Some of the fears around AI lay in a lack of trust. In some cases, this is leading to substantial fears surrounding safety and the increase of crime. It appears that a lot of these fears stem from the speed at which AI has evolved, and the lack of education surrounding it. It was clear from conversations that staff and teams would value their organisation taking steps to consider how best to support colleagues in increasing their understanding of AI, whilst considering whether to enforce its use and the impact this might have on trust levels.  

How might we help people trust AI’s outputs? 

Along with the wider mistrust around AI lay the lack of trust in AI outputs, where there were concerns over accuracy of information, and the lack of ability to differentiate between a person and AI. A concern that’s shared by many others, including within the technology industry. Sundar Pichai, CEO of Google’s parent company, urges people to use AI alongside other tools, as many AI models are prone to errors. (Don’t blindly trust what AI tells you, Google boss tells BBC – BBC News) 

How might we help people use AI to increase their efficiency and save time on certain tasks? 

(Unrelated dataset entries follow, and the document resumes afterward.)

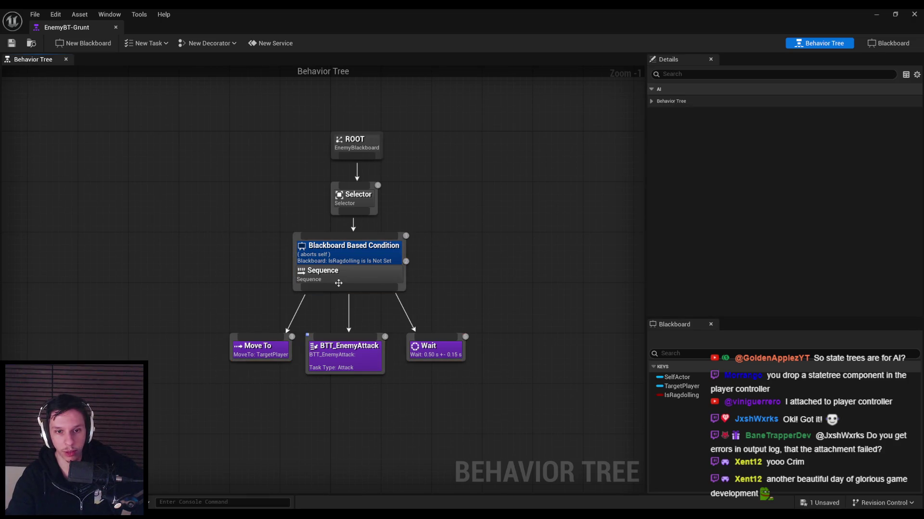
{"action": "left_click_drag", "start_coordinate": [342, 279], "coordinate": [340, 279]}
{"action": "mouse_move", "coordinate": [208, 226]}
{"action": "left_mouse_down"}
{"action": "mouse_move", "coordinate": [487, 407]}
{"action": "mouse_move", "coordinate": [481, 387]}
{"action": "left_mouse_up"}
{"action": "left_click", "coordinate": [481, 387]}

Individuals are most hopeful that AI can increase their efficiency, saving time on the tasks that feel less meaningful, such as admin. This closely links to the following HMW question.  

How might we use AI to enable more face-to-face relational time? 

Individuals fear that the rise of AI will lead to a reduction in human interaction, whilst at the same time are hopeful that by using AI to be more efficient, and save time, they will have more time to spend doing the ‘important’ elements of their job that AI cannot do, largely face to face time relational time.  

 

Whilst our findings were based solely in a youth justice space, we feel that the overarching questions that emerged could be considered across a range of sectors and organisations. 

What questions have you and your organisations been asking yourselves when considering the use of AI within your teams?